Zu erledigende Aufgaben:
**A.** Woraus bestehen laut dem Text über die Bühnenentwürfe die Kronen der drei riesigen Bäume?
**B.** Schreiben Sie aus dem Text über die Bühnenentwürfe die Stelle ab, die mit „Wir dürfen Ihnen“ beginnt und bis einschließlich „richtig – romantischen Avantgarde.“ reicht.

Vorliegender Text:
++++++
Wir dürfen Ihnen keine Bilder zeigen – das würde zu viel verraten –, aber ein wenig beschreiben, was auf den ersten Entwürfen zu sehen ist, dürfen wir schon. Also: Zu Beginn ist das zentrale Bild eine überdimensionale Hochzeitstafel – eingerahmt von drei riesigen Bäumen. Deren Kronen sind Lichterkugeln, die aus einem großen Knäuel aus Lichterketten bestehen. Die Hochzeitstafel kann – und das merkt man erst später – an den Bäumen nach oben gefahren werden. Darunter: der Hades. Und die Kostüme? Die sind ganz im Stile der – richtig – romantischen Avantgarde.
++++++
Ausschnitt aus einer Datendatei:
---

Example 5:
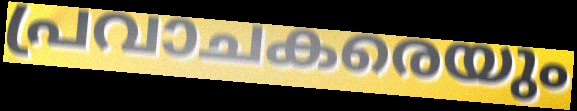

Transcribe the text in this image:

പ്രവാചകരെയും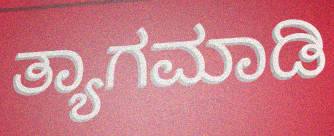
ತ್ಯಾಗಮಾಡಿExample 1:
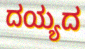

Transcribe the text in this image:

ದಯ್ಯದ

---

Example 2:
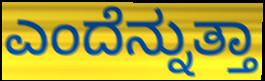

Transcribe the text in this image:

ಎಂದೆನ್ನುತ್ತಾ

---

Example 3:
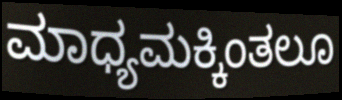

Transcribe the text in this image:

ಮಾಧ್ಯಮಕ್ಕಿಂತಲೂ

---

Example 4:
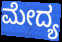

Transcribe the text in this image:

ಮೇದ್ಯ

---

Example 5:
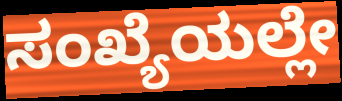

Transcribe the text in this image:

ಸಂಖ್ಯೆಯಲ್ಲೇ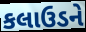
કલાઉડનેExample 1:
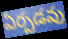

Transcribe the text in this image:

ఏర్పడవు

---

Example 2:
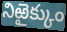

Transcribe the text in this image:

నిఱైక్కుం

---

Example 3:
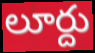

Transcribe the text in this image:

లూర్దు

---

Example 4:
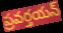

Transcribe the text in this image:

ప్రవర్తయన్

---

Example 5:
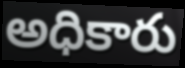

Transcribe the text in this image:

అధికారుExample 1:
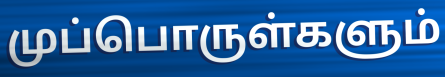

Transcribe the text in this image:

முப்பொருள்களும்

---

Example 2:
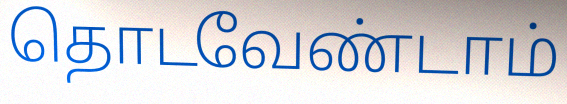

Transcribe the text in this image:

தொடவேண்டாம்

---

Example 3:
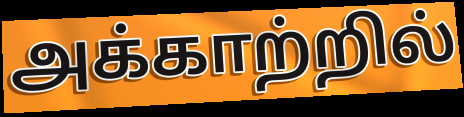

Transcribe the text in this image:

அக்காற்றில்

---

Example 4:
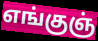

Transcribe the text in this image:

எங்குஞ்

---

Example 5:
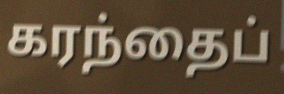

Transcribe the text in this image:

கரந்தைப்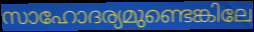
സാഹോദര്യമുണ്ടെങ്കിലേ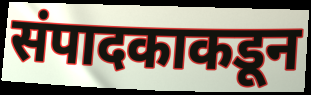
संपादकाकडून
++++++
Antworten je Aufgabe:
**A.** Die Kronen sind Lichterkugeln, die aus einem großen Knäuel aus Lichterketten bestehen.

**B.**
Wir dürfen Ihnen keine Bilder zeigen – das würde zu viel verraten –, aber ein wenig beschreiben, was auf den ersten Entwürfen zu sehen ist, dürfen wir schon. Also: Zu Beginn ist das zentrale Bild eine überdimensionale Hochzeitstafel – eingerahmt von drei riesigen Bäumen. Deren Kronen sind Lichterkugeln, die aus einem großen Knäuel aus Lichterketten bestehen. Die Hochzeitstafel kann – und das merkt man erst später – an den Bäumen nach oben gefahren werden. Darunter: der Hades. Und die Kostüme? Die sind ganz im Stile der – richtig – romantischen Avantgarde.